Set the listing down unchanged, minus every embedded image.

Data in this exercise:

- - -

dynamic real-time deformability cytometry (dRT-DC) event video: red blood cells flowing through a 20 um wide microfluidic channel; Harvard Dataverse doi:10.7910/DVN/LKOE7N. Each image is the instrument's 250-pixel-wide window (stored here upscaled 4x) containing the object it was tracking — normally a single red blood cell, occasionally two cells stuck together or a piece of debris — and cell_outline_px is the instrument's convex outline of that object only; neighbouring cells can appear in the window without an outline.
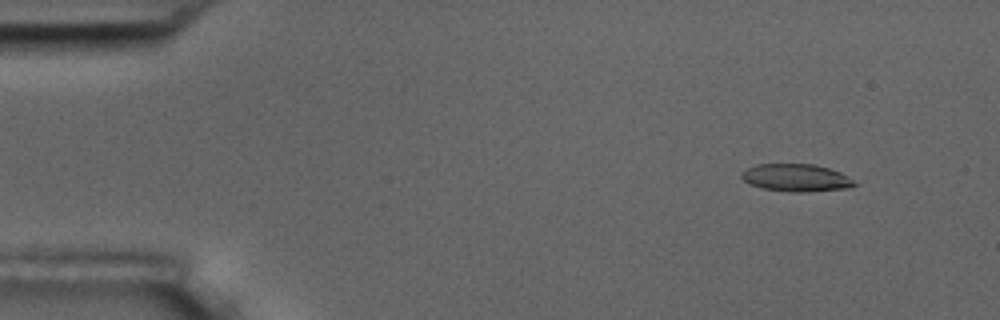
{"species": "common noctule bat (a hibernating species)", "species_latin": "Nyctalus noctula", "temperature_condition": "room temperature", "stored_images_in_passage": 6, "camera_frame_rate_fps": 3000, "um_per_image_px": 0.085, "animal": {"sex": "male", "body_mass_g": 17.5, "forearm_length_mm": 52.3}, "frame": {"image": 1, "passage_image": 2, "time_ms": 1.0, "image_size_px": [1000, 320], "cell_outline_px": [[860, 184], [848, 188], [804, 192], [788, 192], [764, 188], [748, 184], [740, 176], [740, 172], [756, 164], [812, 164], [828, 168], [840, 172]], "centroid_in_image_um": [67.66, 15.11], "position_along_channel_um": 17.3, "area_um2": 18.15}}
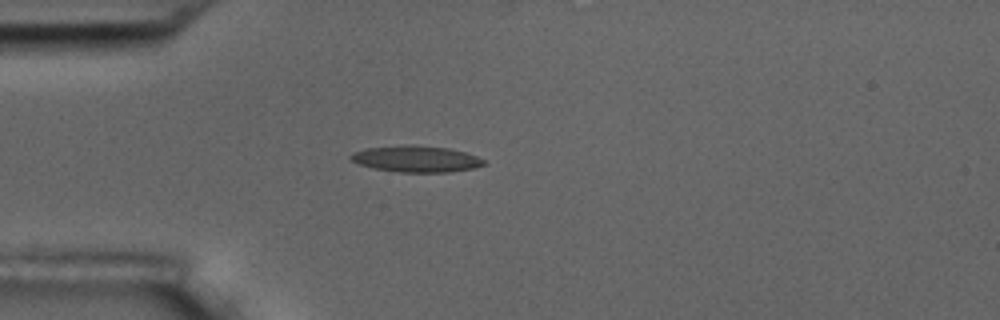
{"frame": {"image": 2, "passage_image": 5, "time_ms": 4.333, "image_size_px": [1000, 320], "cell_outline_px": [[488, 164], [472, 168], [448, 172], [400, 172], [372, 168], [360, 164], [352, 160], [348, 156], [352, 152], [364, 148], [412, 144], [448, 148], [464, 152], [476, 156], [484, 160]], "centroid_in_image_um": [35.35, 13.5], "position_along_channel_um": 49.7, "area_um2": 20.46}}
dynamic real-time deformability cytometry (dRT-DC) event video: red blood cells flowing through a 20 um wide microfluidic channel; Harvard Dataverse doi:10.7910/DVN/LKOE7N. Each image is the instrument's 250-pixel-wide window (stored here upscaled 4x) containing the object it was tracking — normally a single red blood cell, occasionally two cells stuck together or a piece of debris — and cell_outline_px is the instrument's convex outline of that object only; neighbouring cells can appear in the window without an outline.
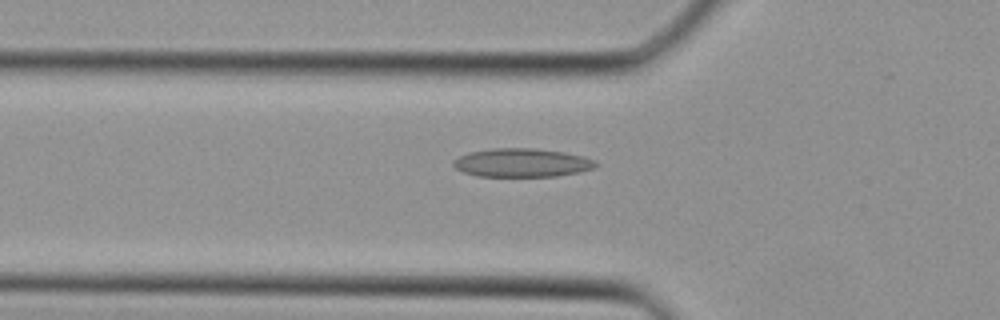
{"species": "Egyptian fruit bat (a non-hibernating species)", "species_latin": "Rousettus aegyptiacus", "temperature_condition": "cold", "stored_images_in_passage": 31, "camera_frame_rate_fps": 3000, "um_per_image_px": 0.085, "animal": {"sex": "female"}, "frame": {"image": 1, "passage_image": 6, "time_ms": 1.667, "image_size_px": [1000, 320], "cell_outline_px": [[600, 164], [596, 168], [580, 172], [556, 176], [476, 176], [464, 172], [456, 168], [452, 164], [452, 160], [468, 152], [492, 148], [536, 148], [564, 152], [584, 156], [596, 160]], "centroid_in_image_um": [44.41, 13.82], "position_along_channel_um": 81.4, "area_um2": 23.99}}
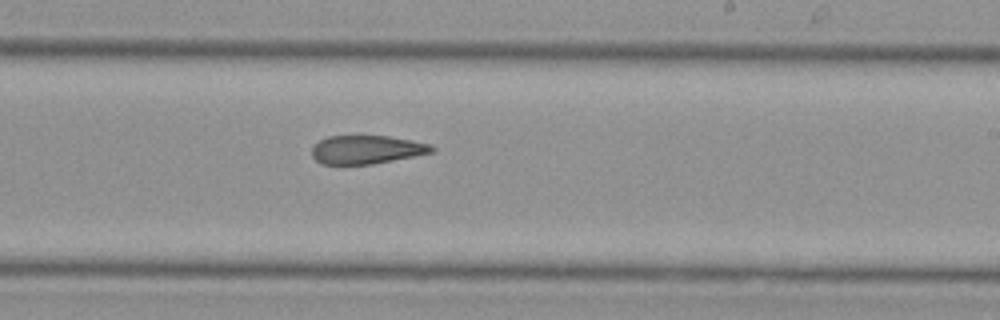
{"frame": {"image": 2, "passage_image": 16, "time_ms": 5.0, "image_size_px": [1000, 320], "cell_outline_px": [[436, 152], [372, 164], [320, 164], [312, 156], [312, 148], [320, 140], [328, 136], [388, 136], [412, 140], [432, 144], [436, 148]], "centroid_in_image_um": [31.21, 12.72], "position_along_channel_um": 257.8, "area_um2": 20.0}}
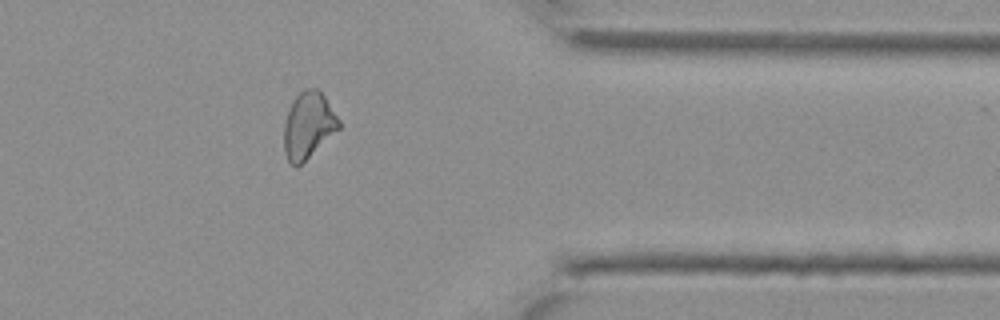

- - -

Finished answer:
dynamic real-time deformability cytometry (dRT-DC) event video: red blood cells flowing through a 20 um wide microfluidic channel; Harvard Dataverse doi:10.7910/DVN/LKOE7N. Each image is the instrument's 250-pixel-wide window (stored here upscaled 4x) containing the object it was tracking — normally a single red blood cell, occasionally two cells stuck together or a piece of debris — and cell_outline_px is the instrument's convex outline of that object only; neighbouring cells can appear in the window without an outline.
{"species": "common noctule bat (a hibernating species)", "species_latin": "Nyctalus noctula", "temperature_condition": "room temperature", "stored_images_in_passage": 6, "camera_frame_rate_fps": 3000, "um_per_image_px": 0.085, "animal": {"sex": "male", "body_mass_g": 17.5, "forearm_length_mm": 52.3}, "frame": {"image": 1, "passage_image": 2, "time_ms": 1.0, "image_size_px": [1000, 320], "cell_outline_px": [[860, 184], [848, 188], [804, 192], [788, 192], [764, 188], [748, 184], [740, 176], [740, 172], [756, 164], [812, 164], [828, 168], [840, 172]], "centroid_in_image_um": [67.66, 15.11], "position_along_channel_um": 17.3, "area_um2": 18.15}}
{"frame": {"image": 2, "passage_image": 5, "time_ms": 4.333, "image_size_px": [1000, 320], "cell_outline_px": [[488, 164], [472, 168], [448, 172], [400, 172], [372, 168], [360, 164], [352, 160], [348, 156], [352, 152], [364, 148], [412, 144], [448, 148], [464, 152], [476, 156], [484, 160]], "centroid_in_image_um": [35.35, 13.5], "position_along_channel_um": 49.7, "area_um2": 20.46}}
dynamic real-time deformability cytometry (dRT-DC) event video: red blood cells flowing through a 20 um wide microfluidic channel; Harvard Dataverse doi:10.7910/DVN/LKOE7N. Each image is the instrument's 250-pixel-wide window (stored here upscaled 4x) containing the object it was tracking — normally a single red blood cell, occasionally two cells stuck together or a piece of debris — and cell_outline_px is the instrument's convex outline of that object only; neighbouring cells can appear in the window without an outline.
{"species": "Egyptian fruit bat (a non-hibernating species)", "species_latin": "Rousettus aegyptiacus", "temperature_condition": "cold", "stored_images_in_passage": 31, "camera_frame_rate_fps": 3000, "um_per_image_px": 0.085, "animal": {"sex": "female"}, "frame": {"image": 1, "passage_image": 6, "time_ms": 1.667, "image_size_px": [1000, 320], "cell_outline_px": [[600, 164], [596, 168], [580, 172], [556, 176], [476, 176], [464, 172], [456, 168], [452, 164], [452, 160], [468, 152], [492, 148], [536, 148], [564, 152], [584, 156], [596, 160]], "centroid_in_image_um": [44.41, 13.82], "position_along_channel_um": 81.4, "area_um2": 23.99}}
{"frame": {"image": 2, "passage_image": 16, "time_ms": 5.0, "image_size_px": [1000, 320], "cell_outline_px": [[436, 152], [372, 164], [320, 164], [312, 156], [312, 148], [320, 140], [328, 136], [388, 136], [412, 140], [432, 144], [436, 148]], "centroid_in_image_um": [31.21, 12.72], "position_along_channel_um": 257.8, "area_um2": 20.0}}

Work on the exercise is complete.